Data for the task Block Start

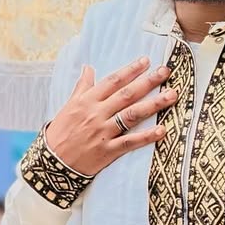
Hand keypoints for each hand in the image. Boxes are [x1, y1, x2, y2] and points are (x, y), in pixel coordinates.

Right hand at [44, 57, 177, 176]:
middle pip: (127, 94)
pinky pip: (130, 142)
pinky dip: (147, 136)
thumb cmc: (61, 132)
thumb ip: (82, 87)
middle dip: (148, 81)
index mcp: (87, 101)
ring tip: (172, 95)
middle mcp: (97, 114)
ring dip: (154, 104)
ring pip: (132, 115)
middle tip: (166, 71)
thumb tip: (88, 68)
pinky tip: (163, 129)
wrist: (52, 163)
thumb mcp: (69, 106)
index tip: (146, 61)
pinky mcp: (108, 151)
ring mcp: (103, 132)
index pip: (113, 81)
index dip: (130, 70)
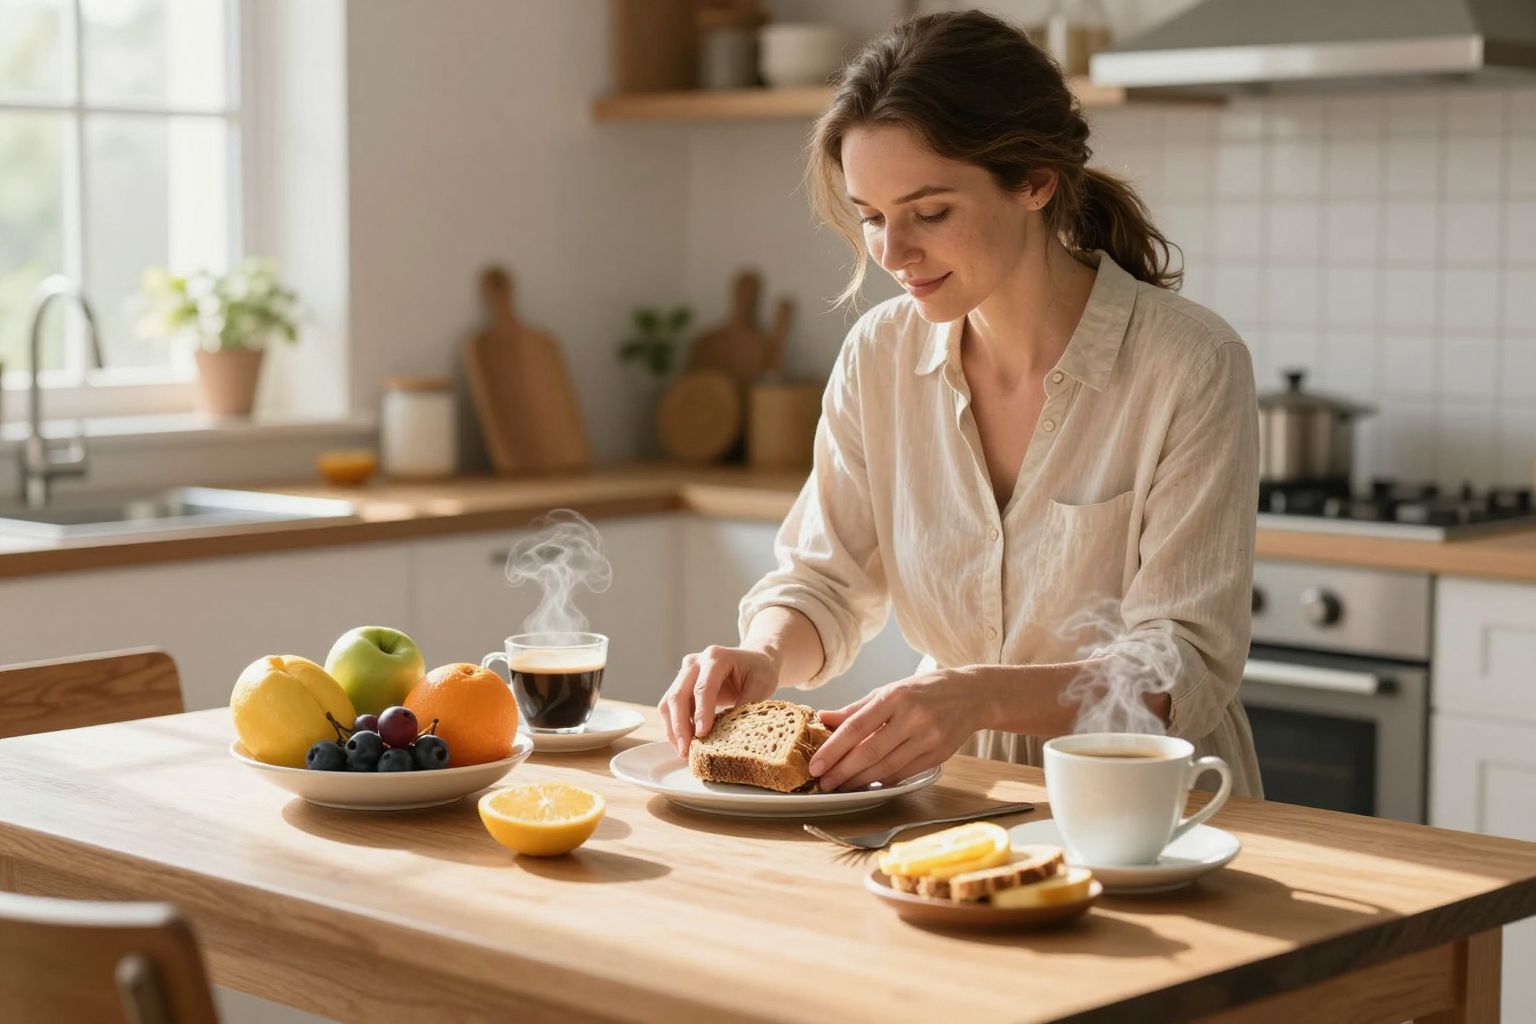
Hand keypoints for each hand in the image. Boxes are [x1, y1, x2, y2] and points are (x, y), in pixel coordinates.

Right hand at [658, 644, 780, 757]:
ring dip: (673, 729)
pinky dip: (675, 727)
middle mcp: (695, 662)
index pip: (703, 687)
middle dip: (680, 726)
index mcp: (716, 657)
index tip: (702, 734)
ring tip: (685, 752)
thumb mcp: (763, 684)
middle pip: (678, 695)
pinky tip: (686, 743)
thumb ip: (749, 704)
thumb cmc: (759, 671)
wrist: (752, 659)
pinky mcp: (680, 685)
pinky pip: (670, 708)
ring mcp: (684, 673)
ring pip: (668, 703)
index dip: (701, 712)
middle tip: (687, 751)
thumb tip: (734, 731)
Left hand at [809, 668, 986, 791]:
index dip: (833, 749)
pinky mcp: (938, 756)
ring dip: (859, 781)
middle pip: (870, 752)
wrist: (972, 695)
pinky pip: (903, 774)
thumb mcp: (890, 690)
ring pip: (886, 768)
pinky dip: (882, 781)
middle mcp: (912, 718)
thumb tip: (824, 717)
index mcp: (895, 697)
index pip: (857, 727)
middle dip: (842, 771)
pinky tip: (866, 784)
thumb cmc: (925, 690)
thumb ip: (856, 708)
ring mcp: (928, 739)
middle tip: (823, 782)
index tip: (816, 764)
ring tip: (840, 786)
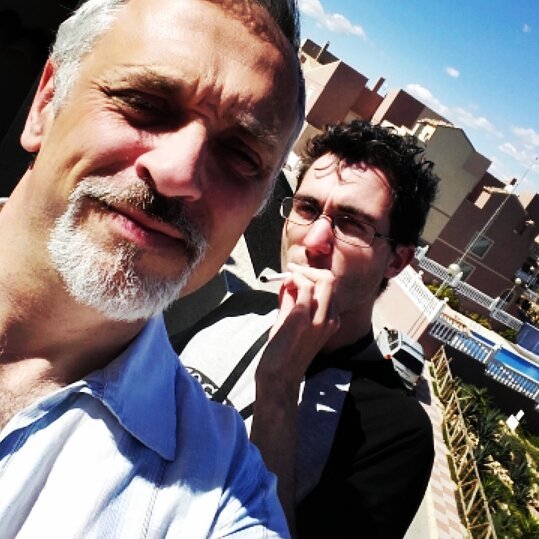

Data for the task Block End

◆ **Exercise aim**
Please write the data out again exactly, but do not carry over the pictures.

◆ **Problem solution**
Hand keypoints for each hand in the image. Boxes are [x1, y1, x2, y2] and points are (x, y), in pixel coordinates.

Right hand at [44, 57, 177, 176]:
middle pip: (127, 94)
pinky pip: (130, 142)
pinky dip: (147, 136)
thumb cmc: (61, 132)
thumb ip: (82, 87)
middle dip: (148, 81)
index mcp: (87, 101)
ring tip: (172, 95)
middle mcp: (97, 114)
ring dip: (154, 104)
ring pip: (132, 115)
middle tip: (166, 71)
thumb tip: (88, 68)
pinky tip: (163, 129)
wrist: (52, 163)
thumb mcp: (69, 106)
index tip: (146, 61)
pinky mcp: (108, 151)
ring mcp: (103, 132)
index pip: (113, 81)
index dip: (130, 70)
Hand keypoints for each hand in the image. Boxes are [x1, y1, x2, y2] and points are (x, y), in pixel coordinates.

Right hand at [658, 644, 780, 757]:
ring dip: (673, 729)
pinky dip: (675, 727)
middle mcp: (695, 662)
index pip: (703, 687)
middle dip: (680, 726)
index mcp: (716, 657)
index tip: (702, 734)
ring tip: (685, 752)
thumb mcp: (763, 684)
middle pip: (678, 695)
pinky tip: (686, 743)
thumb ip: (749, 704)
thumb cmc: (759, 671)
wrist: (752, 659)
pinky mcp: (680, 685)
pinky pip: (670, 708)
ring mcp: (684, 673)
ring pip: (668, 703)
index dip: (701, 712)
middle tip: (687, 751)
thumb tip: (734, 731)
Left hand at [809, 668, 986, 791]:
index dip: (833, 749)
pinky mcp: (938, 756)
ring dip: (859, 781)
middle pip: (870, 752)
wrist: (972, 695)
pinky pip: (903, 774)
thumb mcp: (890, 690)
ring pip: (886, 768)
pinky dip: (882, 781)
middle mcp: (912, 718)
thumb tip: (824, 717)
index mcp: (895, 697)
index pip: (857, 727)
middle dip: (842, 771)
pinky tip: (866, 784)
thumb cmc: (925, 690)
thumb ip: (856, 708)
ring mcp: (928, 739)
middle tip: (823, 782)
index tip: (816, 764)
ring tip: (840, 786)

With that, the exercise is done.